Rugby/Commotions : "30% d'autonomie" par jour pour le cerveau de l'ex-All Black Hayman
"En gros, cela signifie que j'ai une quantité limitée d'énergie cérébrale par jour", témoigne l'ancien pilier néo-zélandais, qui se plaint aujourd'hui de pertes de mémoires et a même avoué des envies suicidaires en raison de la progression de sa maladie neuro-dégénérative.
"C'est la meilleure façon de résumer ma situation et il faut en permanence faire attention à ce que vous faites et comment vous voulez dépenser cette énergie", poursuit l'ancienne star, considérée à l'époque comme le meilleur au monde à son poste.
Comme lui, de plus en plus de joueurs de rugby -et d'autres disciplines- reconnaissent aujourd'hui souffrir de troubles neurologiques (lésion cérébrale permanente, démence précoce, épilepsie post-traumatique, maladie de Parkinson, dépression...) causés par la répétition des chocs durant leur carrière.
L'ancien joueur des All Blacks, des Highlanders, de Newcastle et de Toulon, où il est récemment revenu quelques jours pour célébrer son intronisation au Hall of fame, a disputé plus de 400 matches dans sa carrière, dont 45 avec sa sélection, avant de prendre sa retraite en 2015.
Le "tabou" des commotions cérébrales
En compagnie d'anciens joueurs souffrant de troubles similaires comme l'ancien talonneur anglais Steve Thompson ou le 3e ligne gallois Alix Popham, il a également rejoint une action collective pour dénoncer l'inaction de différentes instances ces dernières années.

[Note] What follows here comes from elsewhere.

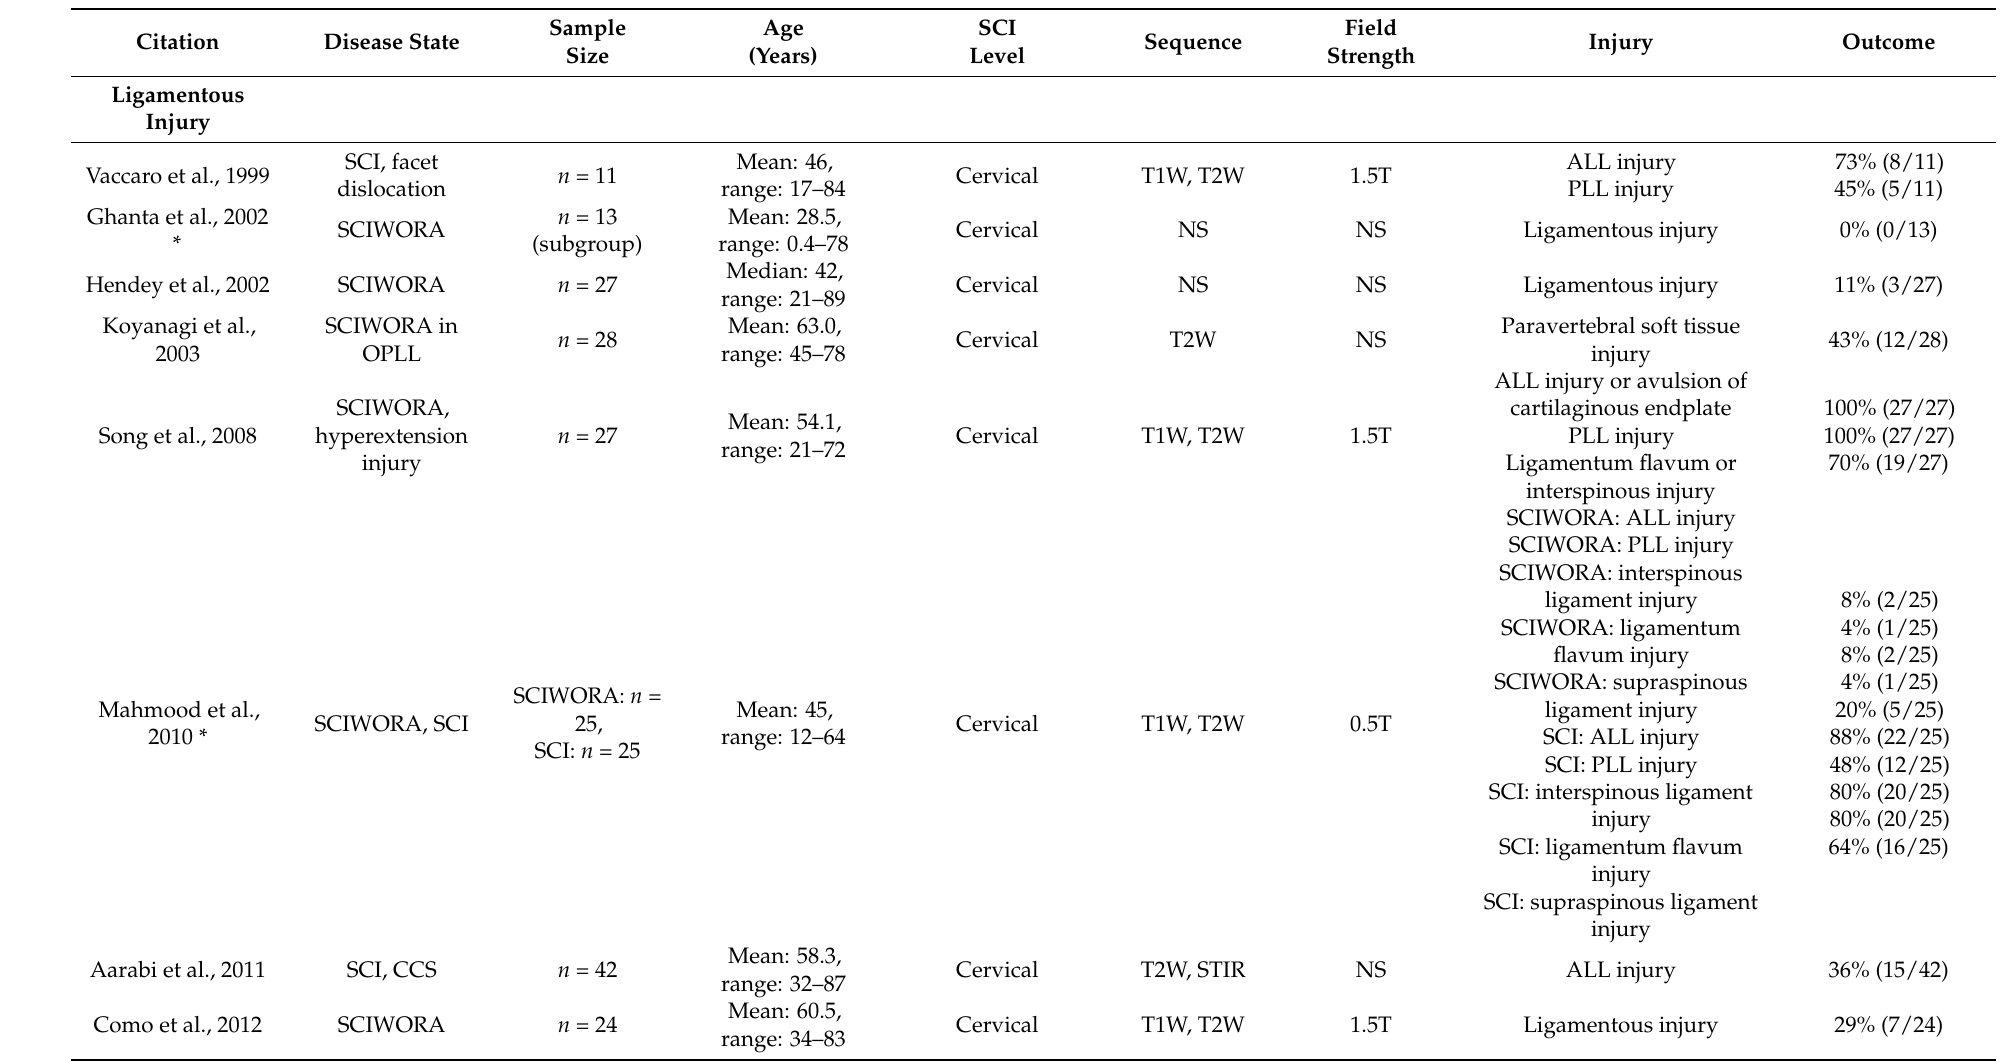
Table 4. Key Question 2: What is the frequency of abnormal MRI findings of specific features of spinal injury that are likely to alter clinical management in patients with acute SCI?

"Je n'ai pas rejoint cette procédure juridique pour des raisons financières, mais pour voir ce sport changer de l'intérieur", s'est-t-il justifié. "Pour que l'on s'occupe mieux des joueurs".
Ces jours-ci, le RCT a célébré huit nouveaux joueurs qui ont marqué son histoire, dont l'ouvreur Jonny Wilkinson, et c'était l'occasion pour Hayman de revenir dans le Var.
Une belle occasion également pour Hayman de se remémorer tous ses beaux souvenirs et ces trophées glanés avec Toulon, trois Coupes d'Europe arrachées (2013, 2014, 2015) et un sacre en Top 14 (2014).
En dépit d'une mémoire qui s'estompe, le souvenir du premier titre continental de 2013, alors que le club était présidé par le fantasque éditeur de BD Mourad Boudjellal, reste lui bien vivace.
"Je me souviens de l'histoire de Mourad qui quitte le stade à 20 minutes de la fin", alors que Toulon est mené de neuf points par Clermont, a ainsi raconté Hayman.
"Mourad est en train de rentrer en taxi à l'hôtel quand Jonny inscrit une pénalité. Puis Delon Armitage passe un essai et on vire en tête. Il dit alors au chauffeur de faire demi-tour pour revenir au stade et je le revois à la fin du match courir les bras en l'air sur la pelouse. Après ça, les autres finales ont été un peu plus classiques", s'est-il reconnu avec humour.
L'ancien pilier droit ne rigole plus du tout lorsqu'il repense à la crise du Covid-19, alors que le moment était idéal pour réfléchir aux cadences infernales, et que les organisateurs du rugby n'ont jamais réussi à s'accorder sur un calendrier mondial qui proposerait moins de matches aux joueurs pour moins les exposer.
"Est-ce-que c'est censé de jouer 10 mois dans l'année ? Est-ce-que les joueurs devraient jouer chaque week-end, chaque année pendant 10 mois ?", s'interroge Hayman, qui vend aujourd'hui des excursions en bateau en Nouvelle-Zélande.
"J'ai ma petite idée parce que j'ai fait partie de tout ça. Toutes ces discussions devraient avoir lieu le plus tôt possible, sinon ce sera préjudiciable à notre sport", juge-t-il encore alors que la France doit accueillir cet automne la Coupe du monde.
"Je ne pense pas que ce chemin sera parcouru en cinq mois mais ce serait super car ce sujet reste un peu un tabou dans le sport et tout le monde fait l'autruche", regrette-t-il encore.